Child’s Cleft Palate – Everything You Need To Know

A child's cleft palate - everything you need to know

The palate, or palate, delimits the oral cavity above it and separates the oral cavity from the nasal cavity. Various deformities can develop in the hard part of the mouth, the most common of which is the cleft palate.

This congenital malformation can make it difficult to eat and drink and cause bite defects due to abnormal development of the jaw and dental arches.

The cleft palate is often mixed with the cleft lip. Both problems are due to a fetal developmental disorder. Cleft lip may also be associated with cleft palate. About one-fifth of the split patients also have other malformations.

The cleft palate is in the midline of the mouth and extends into the area of ​​the soft mouth or the soft and hard mouth. In the cleft lip, the lip is underdeveloped and missing a part. The slit is usually partial and one-sided. There are very few complete cuts that cut through the entire lip and gum.

Both ailments require surgical treatment to correct the problem and avoid complications.

Cleft palate and its causes

Cleft lip and palate are the most common congenital malformations in Finland. In fact, cleft palate occurs most in Finland in the world, and in our country about one child in five hundred is born with a cleft.

A fissure occurs when the tissues of the lip and mouth do not connect properly. The head of the fetus develops in early pregnancy, and the right and left sides of the face merge. If this development is disturbed, the child may develop deformities.

Both hereditary factors and external disturbances during the first trimester of pregnancy contribute to fissure formation. Exposure of the fetus to the harms of maternal smoking in the first trimester of pregnancy also increases the risk of splitting. In addition, certain medications used to treat seizures, cancers, arthritis, and acne are associated with an increased risk of cracking.

Experts have not ruled out the possibility that exposure to certain chemicals or viruses will trigger this type of developmental disorder.

There are about 350 syndromes known to cause cleft palate, among other symptoms. One of these is Van Der Woude syndrome, which is associated with changes in the IRF6 and GRHL3 genes. If an aberrant form of the gene associated with the syndrome has been identified in the family, a prenatal diagnosis may be possible.

Child's cleft palate

Diagnosis of cleft palate

If the tissues of the lip and mouth do not connect properly during pregnancy, a fissure may form in the baby’s mouth. A fissure may form in the hard palate area of ​​the front of the mouth or in the soft mouth, i.e., the palate sail, behind the hard palate. The slit can extend up to the nasal cavity or damage the lips.

Unlike a cleft lip, a cleft palate can be difficult to identify during pregnancy because it does not show up on ultrasound scans. This means that the doctor is not aware of the baby’s cleft palate before he or she is born.

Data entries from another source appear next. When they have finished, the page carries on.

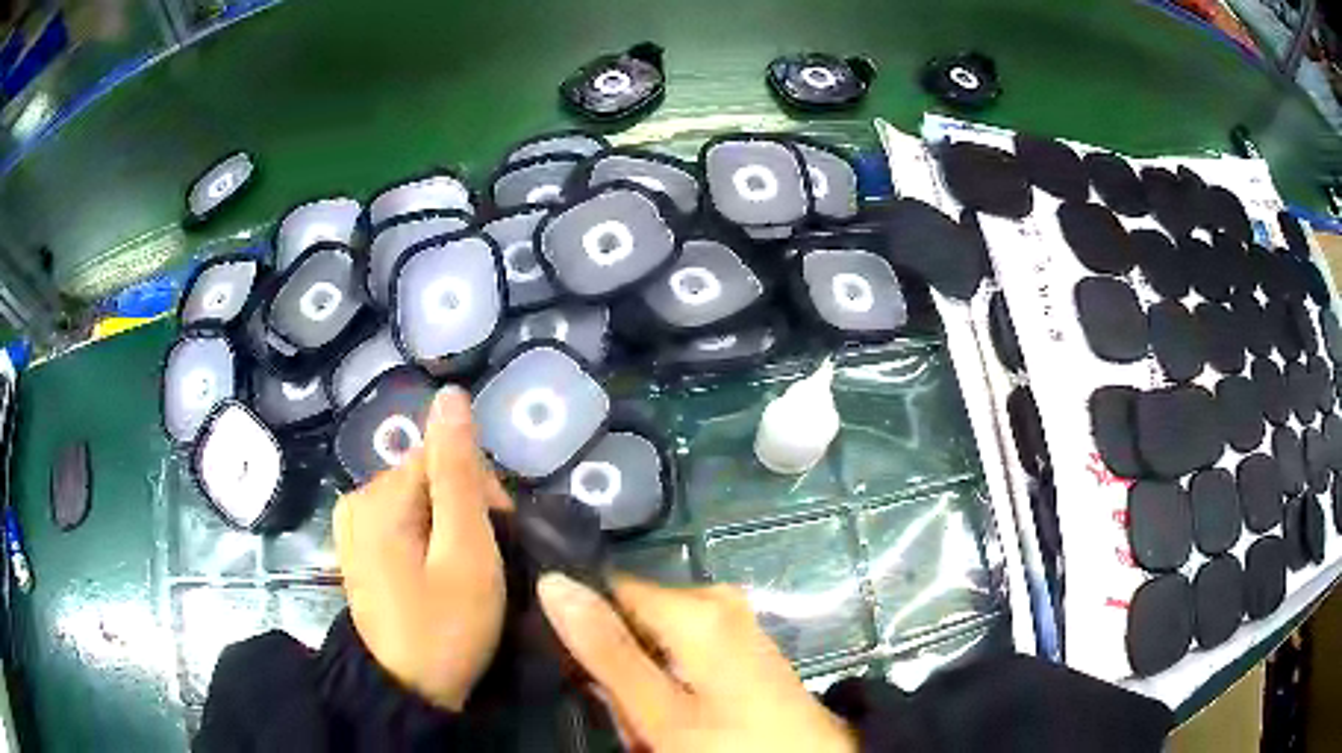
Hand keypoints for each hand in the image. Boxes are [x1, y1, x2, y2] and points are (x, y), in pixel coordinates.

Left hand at [334, 386, 512, 709]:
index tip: (497, 542)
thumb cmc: (444, 627)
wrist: (405, 692)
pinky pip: (400, 519)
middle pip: (428, 474)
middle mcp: (357, 497)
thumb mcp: (465, 552)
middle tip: (480, 566)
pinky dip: (425, 538)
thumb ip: (458, 472)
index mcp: (379, 495)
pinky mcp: (356, 547)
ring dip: (447, 525)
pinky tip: (431, 572)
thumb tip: (451, 394)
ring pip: (418, 498)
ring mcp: (352, 524)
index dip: (481, 492)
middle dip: (464, 509)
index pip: (444, 455)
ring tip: (459, 573)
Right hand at [537, 573, 855, 751]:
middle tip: (639, 722)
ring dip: (647, 691)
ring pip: (655, 647)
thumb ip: (605, 650)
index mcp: (695, 605)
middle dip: (624, 674)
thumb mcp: (659, 711)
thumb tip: (552, 581)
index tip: (590, 680)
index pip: (608, 591)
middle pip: (633, 623)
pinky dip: (674, 692)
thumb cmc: (733, 743)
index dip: (589, 633)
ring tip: (663, 731)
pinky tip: (685, 725)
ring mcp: (734, 623)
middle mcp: (715, 599)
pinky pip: (684, 658)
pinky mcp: (742, 646)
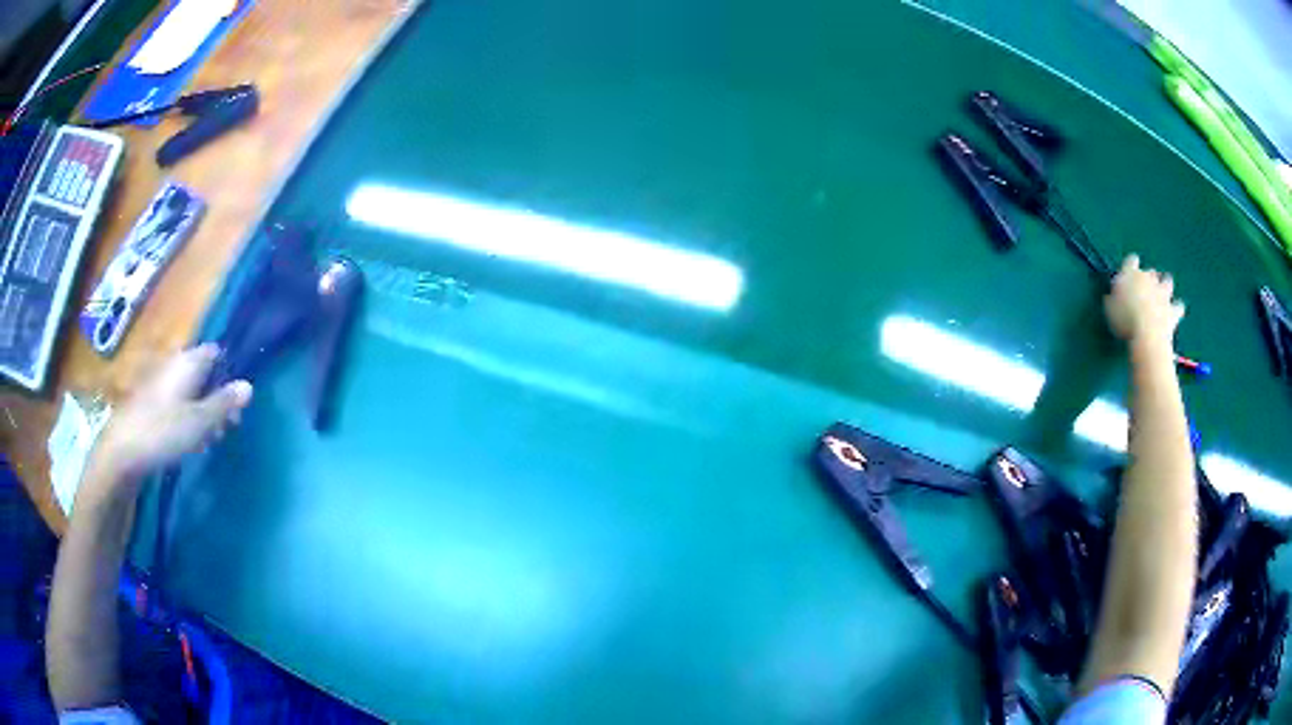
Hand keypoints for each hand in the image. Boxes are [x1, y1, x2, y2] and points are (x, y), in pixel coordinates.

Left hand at [92, 344, 252, 487]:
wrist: (123, 450)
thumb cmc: (163, 431)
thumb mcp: (200, 421)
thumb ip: (224, 403)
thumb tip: (249, 385)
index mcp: (188, 362)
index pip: (216, 353)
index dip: (229, 372)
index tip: (238, 401)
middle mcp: (175, 366)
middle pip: (204, 374)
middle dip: (218, 398)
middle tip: (227, 427)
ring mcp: (162, 384)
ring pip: (191, 392)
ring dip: (204, 412)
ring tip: (210, 440)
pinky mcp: (153, 404)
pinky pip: (178, 404)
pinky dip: (188, 419)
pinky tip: (190, 442)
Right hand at [1105, 255, 1185, 349]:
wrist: (1148, 334)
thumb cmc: (1125, 319)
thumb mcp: (1109, 309)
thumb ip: (1112, 298)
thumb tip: (1111, 296)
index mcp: (1131, 273)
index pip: (1131, 261)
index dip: (1130, 266)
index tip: (1128, 273)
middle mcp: (1149, 278)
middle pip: (1151, 272)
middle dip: (1149, 278)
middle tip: (1145, 289)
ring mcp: (1163, 293)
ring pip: (1167, 282)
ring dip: (1166, 285)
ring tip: (1163, 293)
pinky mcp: (1173, 310)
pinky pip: (1178, 306)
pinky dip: (1177, 308)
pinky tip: (1175, 311)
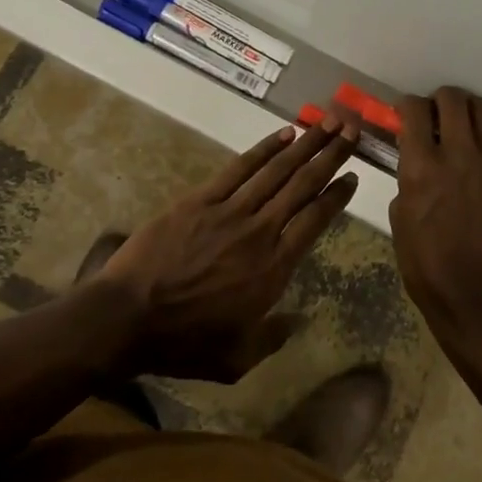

The slit can be very small or form a large hole that causes problems breathing, feeding the child, and communicating.

The most acute problem is that the newborn may not be able to suckle normally, which may slow down the baby’s weight development. The baby’s drinking milk may come out through the nose, causing the baby to spit. This also increases the risk of suffocation.

If your baby has a cleft palate, parents can use a special baby bottle developed for the problem while waiting for surgery to take place.

Complications related to cleft palate

Due to a cleft palate, a child’s jaws and arches may not develop normally, leading to bite defects. In addition, deformities of the oral area very often cause speech problems. Because the middle ears cannot be properly ventilated due to the split, the child may suffer from the adhesive ear.

These complications can cause emotional and psychological problems that require the help of a psychologist. If the slit extends to the lip, the problem is visible from above.

Child's cleft palate

Despite all this, it is important to keep in mind that this is not a disease. With proper care, a child born with a cleft palate will be able to live a completely normal life.

It is recommended that the child be held in an elevated position until corrective surgery to keep the child’s nose clean and that there is no risk of the child suffocating on their own vomiting.

Cleft palate repair surgery

In Finland, cleft lip repair is performed when the child is about three months old and cleft palate is repaired at about nine months of age.

Soft palate correction surgery to improve speech is usually located at the age of 3 to 6 years, and the remnant of the palate and bone defect in the tooth ridge are repaired a few years later, with the child being about 8 to 10 years old.

The aim of the treatment is to achieve not only the most natural appearance possible, but also normal speech and bite, as well as healthy ears. The treatment of fissures usually involves experts from many fields, from plastic surgeons and dentists to speech therapists and ear doctors.

In some cases, the slit may not be completely closed, in which case the patient may be advised to use the necessary prosthesis.

Is it possible to prevent the development of a cleft palate? Adhering to a healthy lifestyle and taking the necessary supplements – vitamin A and folic acid – during pregnancy can help. But because it is a congenital ailment with many causes, it is difficult to avoid.

The key is to understand that this is not a problem that threatens the life of the child, and there are a variety of treatments for the affliction.